Instruction: Rewrite everything from the line containing "Segment anything that is colon." down to the end of the records, putting "Outline" in place of "Segment" and leaving everything else unchanged. Don't include the pictures.

Data records:

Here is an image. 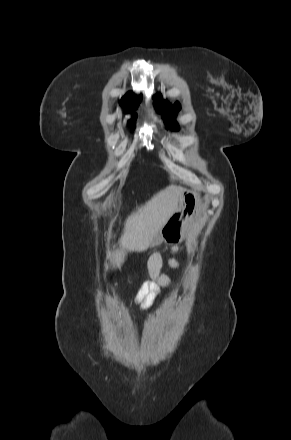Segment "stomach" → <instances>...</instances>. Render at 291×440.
<instances>
[{
    "instance_id": "0dacf381",
    "label": "stomach",
    "mask_w": 291,
    "mask_h": 440,
    "mask_svg": "<svg viewBox=\"0 0 291 440\" xmlns=\"http://www.w3.org/2000/svg\"><path fill=\"white\" fill-rule=\"evenodd\" d=\"M178 202L179 208L169 216L164 226L152 239L151 245H157L163 241L177 242L184 238L206 207L200 192L196 190H183Z\"/></svg>"
}]
</instances>
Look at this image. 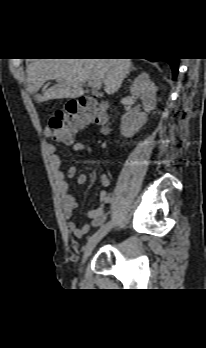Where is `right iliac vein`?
Returning <instances> with one entry per match:
<instances>
[{
  "label": "right iliac vein",
  "instance_id": "63e3f726",
  "mask_svg": "<svg viewBox=\"0 0 206 348\" xmlns=\"http://www.w3.org/2000/svg\"><path fill=\"white\" fill-rule=\"evenodd\" d=\"M112 223H107L100 227L88 240L83 253V260L85 261L92 253L98 242L111 230Z\"/></svg>",
  "mask_w": 206,
  "mask_h": 348
}]
</instances>
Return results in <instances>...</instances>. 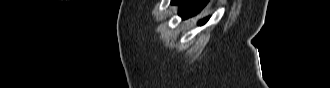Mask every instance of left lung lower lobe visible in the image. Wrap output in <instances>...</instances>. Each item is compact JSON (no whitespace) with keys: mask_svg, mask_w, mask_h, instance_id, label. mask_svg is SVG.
<instances>
[{"mask_svg":"<svg viewBox=\"0 0 330 88\" xmlns=\"http://www.w3.org/2000/svg\"><path fill=\"white\" fill-rule=\"evenodd\" d=\"M201 1L203 3L202 7L197 10L196 4ZM208 0H171V4L179 5V15L184 19L196 15L201 9L206 5ZM209 17L200 21V24H204L208 21Z\"/></svg>","mask_w":330,"mask_h":88,"instance_id":"0a47b994","label":"left lung lower lobe"}]
</instances>
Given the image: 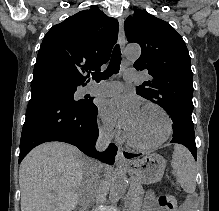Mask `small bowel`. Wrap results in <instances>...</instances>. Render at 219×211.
Listing matches in <instances>:
<instances>
[{
    "label": "small bowel",
    "mask_w": 219,
    "mask_h": 211,
    "mask_svg": "<svg viewBox=\"0 0 219 211\" xmlns=\"http://www.w3.org/2000/svg\"><path fill=\"white\" fill-rule=\"evenodd\" d=\"M194 206V199L189 197L181 207L180 211H194ZM143 211H162V209L158 207L154 193L149 192L146 195Z\"/></svg>",
    "instance_id": "c3829d8e"
}]
</instances>
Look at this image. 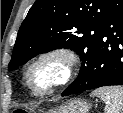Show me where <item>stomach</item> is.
I'll use <instances>...</instances> for the list:
<instances>
[{
  "mask_svg": "<svg viewBox=\"0 0 123 113\" xmlns=\"http://www.w3.org/2000/svg\"><path fill=\"white\" fill-rule=\"evenodd\" d=\"M91 105L83 99H73L51 110L50 113H88Z\"/></svg>",
  "mask_w": 123,
  "mask_h": 113,
  "instance_id": "obj_1",
  "label": "stomach"
}]
</instances>
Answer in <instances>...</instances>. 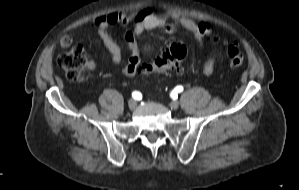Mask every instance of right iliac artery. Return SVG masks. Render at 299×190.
I'll use <instances>...</instances> for the list:
<instances>
[{
	"label": "right iliac artery",
	"instance_id": "1",
	"mask_svg": "<svg viewBox=\"0 0 299 190\" xmlns=\"http://www.w3.org/2000/svg\"><path fill=\"white\" fill-rule=\"evenodd\" d=\"M132 97H133L135 100H139V99H141L142 95H141L140 92H138V91H134V92L132 93Z\"/></svg>",
	"mask_w": 299,
	"mask_h": 190
}]
</instances>
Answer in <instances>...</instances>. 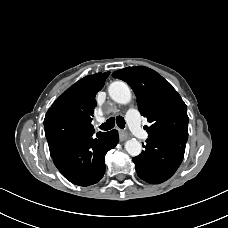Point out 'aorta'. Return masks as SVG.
I'll return each instance as SVG.
<instances>
[{"label":"aorta","instance_id":"obj_1","mask_svg":"<svg viewBox=\"0 0 228 228\" xmlns=\"http://www.w3.org/2000/svg\"><path fill=\"white\" fill-rule=\"evenodd\" d=\"M109 96L119 104H128L131 100V92L128 85L123 81H115L108 88ZM127 153L133 157L140 155L142 145L136 139L128 140L125 143Z\"/></svg>","mask_w":228,"mask_h":228}]
</instances>
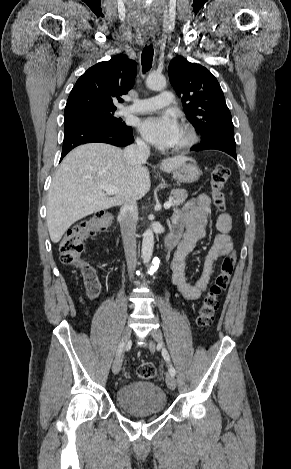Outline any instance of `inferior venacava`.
<instances>
[{"label":"inferior vena cava","instance_id":"602c4592","mask_svg":"<svg viewBox=\"0 0 291 469\" xmlns=\"http://www.w3.org/2000/svg\"><path fill=\"white\" fill-rule=\"evenodd\" d=\"M150 155L149 146L137 139L135 144L129 145L124 150V157L128 164L136 166L147 161ZM136 215L137 202L134 199H128L120 209L119 220L121 234L123 239L124 251L129 273L132 275L135 270L136 259Z\"/></svg>","mask_w":291,"mask_h":469}]
</instances>
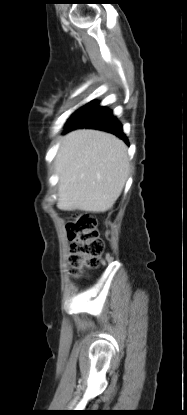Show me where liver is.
Returning <instances> with one entry per match:
<instances>
[{
	"label": "liver",
	"instance_id": "liver-1",
	"mask_svg": "<svg viewBox=\"0 0 187 415\" xmlns=\"http://www.w3.org/2000/svg\"><path fill=\"white\" fill-rule=\"evenodd\" d=\"M60 210L106 212L129 174L127 146L102 131L79 129L64 136L55 158Z\"/></svg>",
	"mask_w": 187,
	"mask_h": 415
}]
</instances>
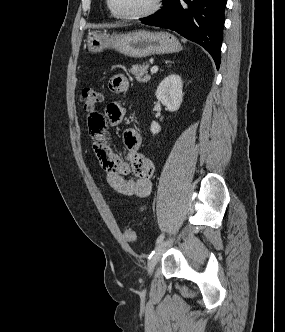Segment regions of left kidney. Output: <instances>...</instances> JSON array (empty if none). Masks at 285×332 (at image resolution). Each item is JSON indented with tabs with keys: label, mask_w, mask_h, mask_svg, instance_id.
Instances as JSON below:
<instances>
[{
	"label": "left kidney",
	"mask_w": 285,
	"mask_h": 332,
	"mask_svg": "<svg viewBox=\"0 0 285 332\" xmlns=\"http://www.w3.org/2000/svg\"><path fill=\"white\" fill-rule=\"evenodd\" d=\"M183 83L177 74H171L165 77L159 84L156 91V98L160 101L168 111L175 112L180 108L183 100ZM151 132L153 135L160 132V125L153 121L151 123Z\"/></svg>",
	"instance_id": "left-kidney-1"
}]
</instances>
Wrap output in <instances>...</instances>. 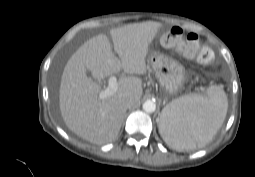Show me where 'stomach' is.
Masks as SVG:
<instances>
[{"label":"stomach","mask_w":255,"mask_h":177,"mask_svg":"<svg viewBox=\"0 0 255 177\" xmlns=\"http://www.w3.org/2000/svg\"><path fill=\"white\" fill-rule=\"evenodd\" d=\"M165 34L162 39H165ZM155 75L167 93L176 94L183 86L185 80V69L176 60L162 53L153 52L149 57Z\"/></svg>","instance_id":"0dacf381"}]
</instances>
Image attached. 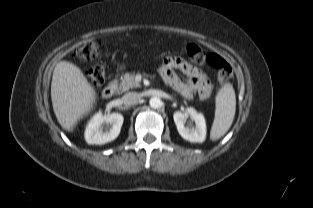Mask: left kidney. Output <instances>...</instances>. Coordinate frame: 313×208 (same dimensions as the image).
I'll return each mask as SVG.
<instances>
[{"label": "left kidney", "instance_id": "obj_1", "mask_svg": "<svg viewBox=\"0 0 313 208\" xmlns=\"http://www.w3.org/2000/svg\"><path fill=\"white\" fill-rule=\"evenodd\" d=\"M195 122V126H185L187 118ZM173 119L176 124L179 134L187 141L202 143L206 137L205 118L201 113H198L194 108L190 107L185 112L176 111L173 114Z\"/></svg>", "mask_w": 313, "mask_h": 208}]
</instances>
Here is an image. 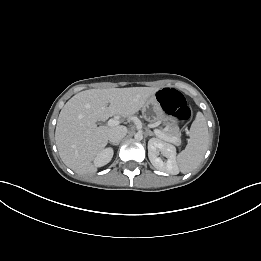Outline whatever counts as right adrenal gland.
I'll use <instances>...</instances> for the list:
<instances>
[{"mask_svg": "<svg viewBox=\"0 0 261 261\" xmlns=\"http://www.w3.org/2000/svg\"><path fill=\"white\" fill-rule=\"evenodd\" d=\"M112 145H115V146H118L119 145V143H111Z\"/></svg>", "mask_w": 261, "mask_h": 261, "instance_id": "right-adrenal-gland-1", "label": "right adrenal gland"}]
</instances>
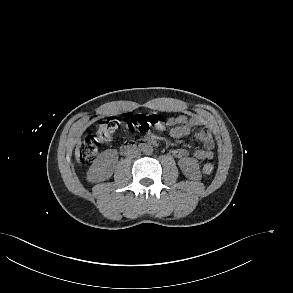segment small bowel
<instances>
[{
	"instance_id": "1",
	"label": "small bowel",
	"mask_w": 293,
	"mask_h": 293,
	"mask_svg": "<svg viewBox=\"0 0 293 293\" xmlns=\"http://www.w3.org/2000/svg\"><path fill=\"white\" fill-rule=\"evenodd\" d=\"M203 125L204 121L201 117L179 115L168 118L166 121L162 122L157 129L161 131L169 129V133L173 138H181L190 134L192 128L201 127ZM194 139L201 142L203 147L196 149L193 153H189L184 148H174L171 150L172 155L178 159L188 157L196 160L212 159L214 157V140L210 131L203 128L194 135Z\"/></svg>"
}]
</instances>
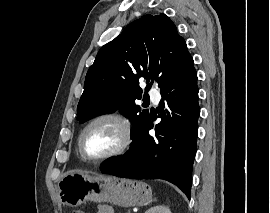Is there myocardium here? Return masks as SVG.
I'll return each mask as SVG.
<instances>
[{
    "label": "myocardium",
    "mask_w": 270,
    "mask_h": 213,
    "mask_svg": "<svg viewBox=\"0 0 270 213\" xmlns=\"http://www.w3.org/2000/svg\"><path fill=\"white\" fill-rule=\"evenodd\" d=\"M100 121H113L117 123L122 128L123 140H122V143L115 150L101 157L94 158V157H90L85 152L84 147H83V139L87 130L92 125ZM131 140H132L131 127H130L129 122L123 116L116 113H103V114H99L93 117L91 120H89L85 124V126L81 130L78 137V150L82 158L85 159L86 161L91 162V163H101L103 161L110 160V159H113L122 155L128 149L131 143Z\"/></svg>",
    "instance_id": "f54148a6"
}]
</instances>
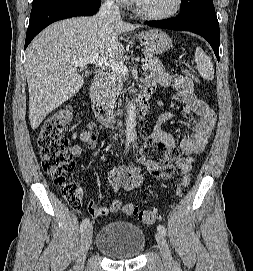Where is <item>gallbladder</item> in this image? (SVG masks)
<instances>
[{
  "label": "gallbladder",
  "instance_id": "gallbladder-1",
  "mask_svg": "<svg viewBox=\"0 0 253 271\" xmlns=\"http://www.w3.org/2000/svg\"><path fill=\"white\" fill-rule=\"evenodd\" d=\"M89 74H90V72L86 71V72L84 73V76H88Z\"/></svg>",
  "mask_w": 253,
  "mask_h": 271
}]
</instances>
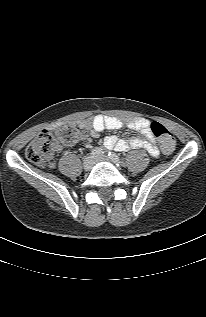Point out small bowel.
I'll use <instances>...</instances> for the list:
<instances>
[{"label": "small bowel", "instance_id": "1", "mask_svg": "<svg viewBox=\"0 0 206 317\" xmlns=\"http://www.w3.org/2000/svg\"><path fill=\"white\" fill-rule=\"evenodd\" d=\"M72 127L88 130L92 137H98L99 133L104 130H117L127 127L140 132L144 137L119 139L114 135H110L105 138L104 145L109 149H115L120 152L141 148L152 156L159 154V149L154 142L153 134L150 129V122L145 118H136L124 123L116 117L96 115L93 118L73 122ZM62 147V144H56L55 149L61 150Z\"/></svg>", "mask_w": 206, "mask_h": 317}]
</instances>
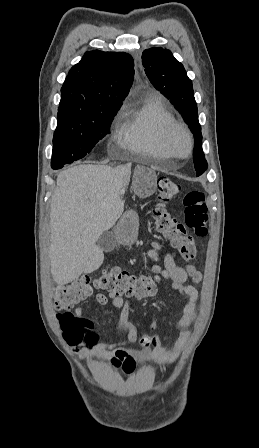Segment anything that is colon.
I'll use <instances>...</instances> for the list:
<instances>
[{
    "label": "colon",
    "instance_id": "colon-1",
    "mask_svg": "<svg viewBox=\"0 0 259 448\" xmlns=\"http://www.w3.org/2000/svg\"><path fill=\"white\" fill-rule=\"evenodd\" d=\"M157 206L154 210L155 228L164 235L177 250L182 260L189 261L196 256V247L190 230L194 236L203 238L208 232V210L205 195L201 191H190L183 198L185 223H179L166 210V204L178 195L181 186L168 176L158 179ZM157 267L151 274L140 276L111 269L96 276L84 275L79 279L53 290L54 306L58 320L62 326L66 341L76 346L88 336L92 322L72 311L75 304L88 298L95 289H104L117 296L134 299H145L155 295L158 286ZM155 341L154 336L145 335L139 340L142 347H150Z\"/></svg>",
    "mask_w": 259,
    "mask_h": 448
}]
</instances>
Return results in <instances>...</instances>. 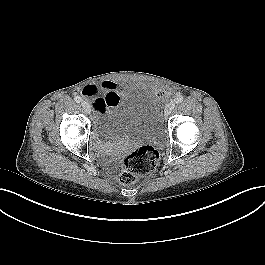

Output below:
Outline anything that is colon.
I'll use <instances>...</instances> for the list:
<instances>
[{
    "label": "colon",
    "instance_id": "colon-1",
    "mask_svg": "<svg viewBox=\"0 0 259 448\" xmlns=\"http://www.w3.org/2000/svg\"><path fill=\"white\" fill-rule=\"evenodd\" d=\"M157 206L154 210L155 228L164 235L177 250L182 260L189 261L196 256V247L190 230L194 236L203 238L208 232V210L205 195L201 191H190L183 198L185 223H179L166 210V204L178 195L181 186L168 176L158 179ZM157 267L151 274L140 276L111 269L96 276L84 275L79 279L53 290L54 306L58 320L62 326L66 341L76 346L88 336L92 322L72 311L75 304L88 298L95 289H104L117 296L134 299H145L155 295L158 286ZM155 341L154 336L145 335L139 340L142 347H150Z\"/></svg>",
    "mask_w": 259,
    "mask_h": 448
}]
</instances>
Return results in <instances>...</instances>. 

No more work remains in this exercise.